Return the lines of the listing below exactly as they appear, beginning at the one with "ring dip: (181, 207)" and stopping after the one with "ring mcp: (252, 243)"; do not include pictures.

_Supplied data_

++++++++++

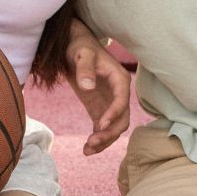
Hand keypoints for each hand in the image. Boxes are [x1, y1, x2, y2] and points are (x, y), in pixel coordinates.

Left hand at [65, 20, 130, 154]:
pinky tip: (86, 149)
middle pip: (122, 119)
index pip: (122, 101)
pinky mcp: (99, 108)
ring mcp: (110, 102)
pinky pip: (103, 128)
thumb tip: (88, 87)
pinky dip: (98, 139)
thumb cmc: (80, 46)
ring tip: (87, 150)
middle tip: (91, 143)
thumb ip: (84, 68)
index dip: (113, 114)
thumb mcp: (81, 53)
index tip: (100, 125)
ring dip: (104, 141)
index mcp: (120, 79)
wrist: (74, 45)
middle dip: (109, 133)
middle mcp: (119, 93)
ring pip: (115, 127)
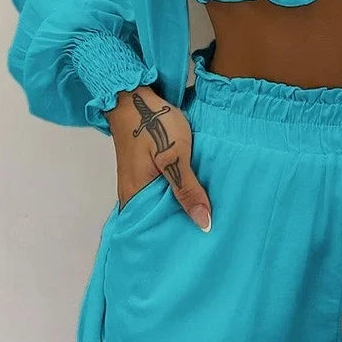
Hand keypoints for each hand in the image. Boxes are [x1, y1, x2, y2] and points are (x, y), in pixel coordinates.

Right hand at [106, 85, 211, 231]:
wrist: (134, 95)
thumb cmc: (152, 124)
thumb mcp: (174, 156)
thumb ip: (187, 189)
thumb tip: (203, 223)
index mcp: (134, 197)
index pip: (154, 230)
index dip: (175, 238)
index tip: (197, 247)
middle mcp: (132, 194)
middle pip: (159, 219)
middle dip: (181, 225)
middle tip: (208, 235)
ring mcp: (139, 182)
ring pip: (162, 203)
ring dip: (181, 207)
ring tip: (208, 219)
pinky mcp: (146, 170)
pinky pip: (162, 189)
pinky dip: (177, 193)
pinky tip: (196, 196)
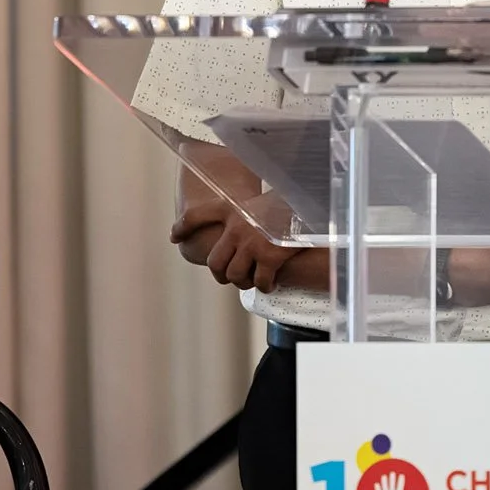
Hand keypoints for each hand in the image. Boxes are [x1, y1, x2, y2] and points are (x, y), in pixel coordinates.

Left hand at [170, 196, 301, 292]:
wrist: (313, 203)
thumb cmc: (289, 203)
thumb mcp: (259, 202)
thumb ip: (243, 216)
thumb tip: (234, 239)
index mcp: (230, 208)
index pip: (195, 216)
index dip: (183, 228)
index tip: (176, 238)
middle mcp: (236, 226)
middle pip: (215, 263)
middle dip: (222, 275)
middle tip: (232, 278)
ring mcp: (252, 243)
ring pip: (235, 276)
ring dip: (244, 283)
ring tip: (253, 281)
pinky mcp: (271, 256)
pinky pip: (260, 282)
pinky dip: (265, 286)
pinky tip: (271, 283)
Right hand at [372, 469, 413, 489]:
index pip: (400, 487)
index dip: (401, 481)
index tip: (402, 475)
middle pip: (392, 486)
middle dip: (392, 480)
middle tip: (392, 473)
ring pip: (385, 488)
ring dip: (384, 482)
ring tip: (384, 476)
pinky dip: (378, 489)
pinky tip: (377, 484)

++++++++++

_Your response_
ring dip: (181, 207)
ring tip: (208, 219)
pinky mcp: (146, 170)
pinky pip: (162, 189)
pinky dip: (177, 193)
pinky tip: (196, 196)
Hand keypoints for each hand in the image. Boxes are [x1, y1, x2, y2] and points are (x, y), in pixel coordinates.

Left hand at [170, 196, 301, 292]:
wrist: (313, 203)
thumb cmc: (289, 203)
thumb mcp: (259, 202)
thumb ip: (243, 216)
thumb tip: (234, 239)
index mcp: (230, 208)
index pip: (195, 216)
index dip: (183, 228)
index tip: (176, 238)
middle mcp: (236, 226)
middle pip: (215, 263)
middle dip: (222, 275)
middle tip: (232, 278)
ring mcp: (252, 243)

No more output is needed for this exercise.